[Stored items]
=-=-=

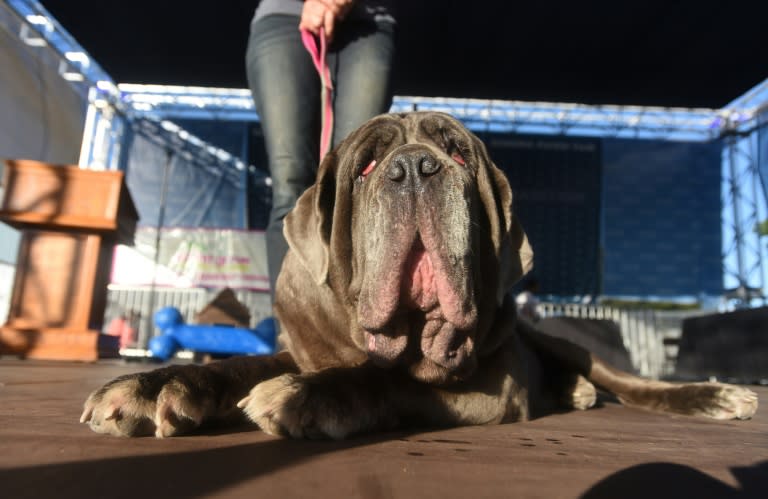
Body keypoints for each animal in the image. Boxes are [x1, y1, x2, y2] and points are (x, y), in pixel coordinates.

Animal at [82, 112, 756, 438]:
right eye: (366, 165)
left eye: (457, 153)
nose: (414, 168)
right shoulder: (303, 348)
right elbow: (239, 365)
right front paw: (154, 386)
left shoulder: (487, 387)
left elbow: (394, 382)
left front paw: (306, 396)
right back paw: (575, 393)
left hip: (568, 343)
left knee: (629, 382)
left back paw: (713, 395)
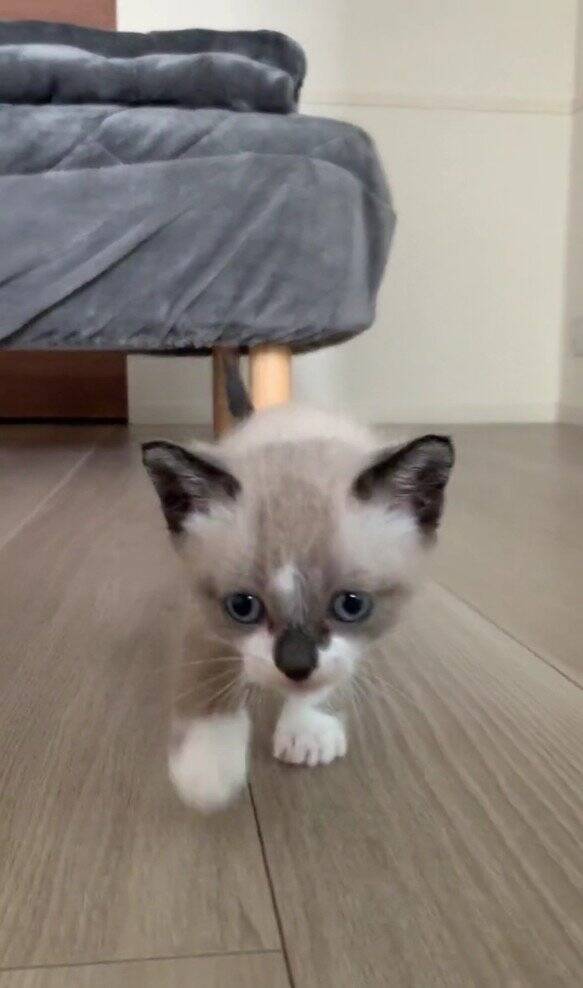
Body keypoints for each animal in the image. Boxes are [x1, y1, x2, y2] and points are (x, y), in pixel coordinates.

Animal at [142, 373, 454, 813]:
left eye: (351, 605)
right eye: (242, 606)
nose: (295, 664)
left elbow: (333, 676)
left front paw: (308, 730)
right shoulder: (202, 615)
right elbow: (207, 675)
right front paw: (206, 769)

=-=-=

## Your task
From the first line to the last, print the records exactly; leave out the pictures.

## Answer to the exercise
Body keypoints for each animal in the image. Boxes are [x1, y1, x2, y2] and points are (x, y), in pixel coordinates.

Animal at [82, 112, 756, 438]:
right eye: (366, 165)
left eye: (457, 153)
nose: (414, 168)
right shoulder: (303, 348)
right elbow: (239, 365)
right front paw: (154, 386)
left shoulder: (487, 387)
left elbow: (394, 382)
left front paw: (306, 396)
right back paw: (575, 393)
left hip: (568, 343)
left knee: (629, 382)
left back paw: (713, 395)
Body keypoints for each animal in the image. Boxes are [x1, y1, x2, y2] and points are (x, y), in pixel coordinates.

Animal at [142, 373, 454, 813]:
left eye: (351, 605)
right eye: (242, 606)
nose: (295, 664)
left elbow: (333, 676)
left front paw: (308, 730)
right shoulder: (202, 615)
right elbow: (207, 675)
right front paw: (206, 769)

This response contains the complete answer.